I personally am a workaholic. I don’t have kids. I’m like, “Okay, that’s fine with me.” I expect there to be some sort of trade-off though. Maybe there’s going to be a good salary. Maybe there’s going to be good benefits. Maybe there’ll be a lot of vacation time per year.
During my fourth and final interview, the hiring manager told me I was the first choice of everybody that I talked to and she said, “Okay, so I’m going to send you an offer, and we can go back and forth on the specifics, but I’ll just send you the offer.”
I’m thinking, okay, they expect me to work 50-plus hours a week. I’m their first choice. And they said, “We can go back and forth.” So I’m like, “Great. This puts me in a great position.”
They send me the offer and it’s absurdly low – like very, very low ball. And I’m like, “Okay, but they’re expecting me to negotiate.” They would not expect me to take this salary because it is insultingly low.
So I said, “Okay. I’m very excited about the job. I think that commensurate with my experience and with the expectations of the job, I would like this salary.”
I talked it out with several friends first and they were like, “Okay.” So I asked for this much more when I negotiated my salary. And I was like, “Okay, great.” I went lower than all that.
I was expecting, worst case scenario, they’ll just say no. I honestly might’ve even taken the job just because I need a job – it’s been almost a year.
But instead, they responded and said, “It seems like, actually, this isn’t a good fit for you and good luck finding something else.”
And how did that moment feel?
Obviously, when you first read it, your stomach drops and you just feel awful.
You feel stupid for thinking that you could negotiate. You feel worthless – like they really don’t value you at all. And that your work isn’t really worth anything.
My friends were all super supportive and were just like, “Okay.
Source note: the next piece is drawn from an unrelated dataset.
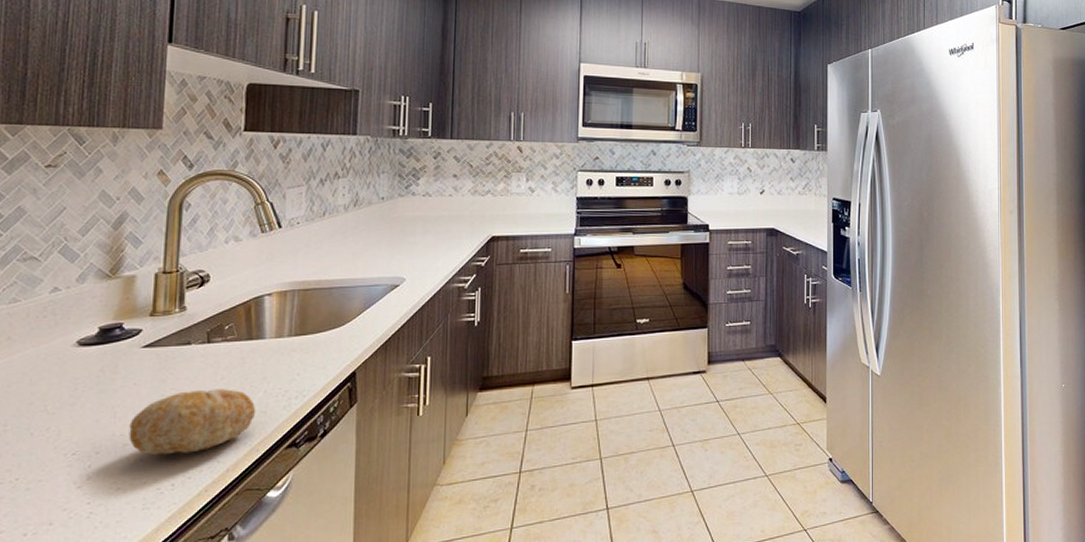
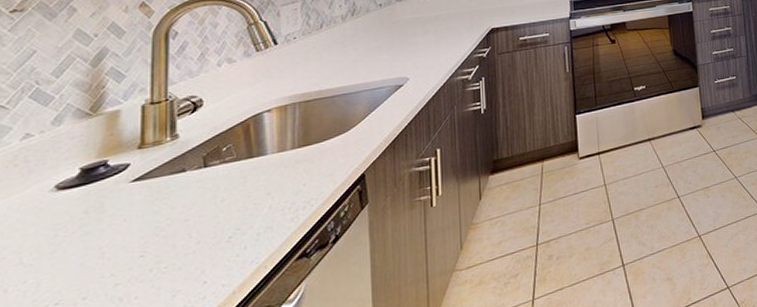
fruit: present [128,389,256,456] -> none [120,210,262,291]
Well, that’s their loss.”
I had been talking with friends before I sent back a counter offer, everyone was like, “Well, the worst thing you can do is say no.” I was like, “Well, the worst they can do is rescind the job offer.”
But they told me that I was their number one choice and that we could go back and forth. So I really wasn’t expecting that they would rescind it.
How would you amend some of the negotiation advice that you have heard over the years?
I think that the problem is structural and not really able to be addressed by advice other than very common sense stuff like you want to be very polite while you’re doing it.
Honestly, the most helpful advice to me was just like, “Yeah, you’ve dodged a bullet. Just keep trying. You’ll find a better job. You’ll find a better fit,” which I think will hopefully turn out to be true.
No matter what I do, it’s not going to change the fact that I need a job in order to pay rent and that this company can always find somebody who is willing to do the job for less. If they’re interested in just paying as little as possible, then they can always find somebody. And that person will probably be miserable and they’ll probably be treated really badly. But for somebody, it will be worth the trade off just to be able to pay rent and just to be able to pay for medical care.
I wonder if maybe the advice needs to be directed at hiring managers or the people who are making these decisions – the people who have the power.
I’ve noticed that when hiring managers rescind offers, they then say something like, “Oh, it sounds like you’re not really interested”.
Right. Like, “Oh, it sounds like this actually isn’t a good fit for you,” is what they said to me. I talked to three separate people who I got along really well with and they all chose me as their first choice. So it seems like I am a good fit.
You can say, “No, we can’t pay you any more than X,” But to tell me I’m not a good fit, it’s just wrong. It’s just objectively false.
Another data point that may or may not be interesting to you is that everybody that I talked to in that interview process were all women. So it’s not just evil white men who are devaluing women’s labor, it’s really systemic and stuff throughout.
If I had those exact same qualifications, and I was a man, I don’t think that this female hiring manager would have reacted in the same way.
My dad is like, “Oh. Well, just tell them this.” And I’m like, “You do not understand that when I asked for more money, they rescinded the job offer. You can do that, I cannot.”
I’m very good at my job and it’s not like I’m arrogant about it, but I’m confident about it. I don’t have false hubris about it, but I don’t know false modesty about it. And I think that can be very off-putting to some people.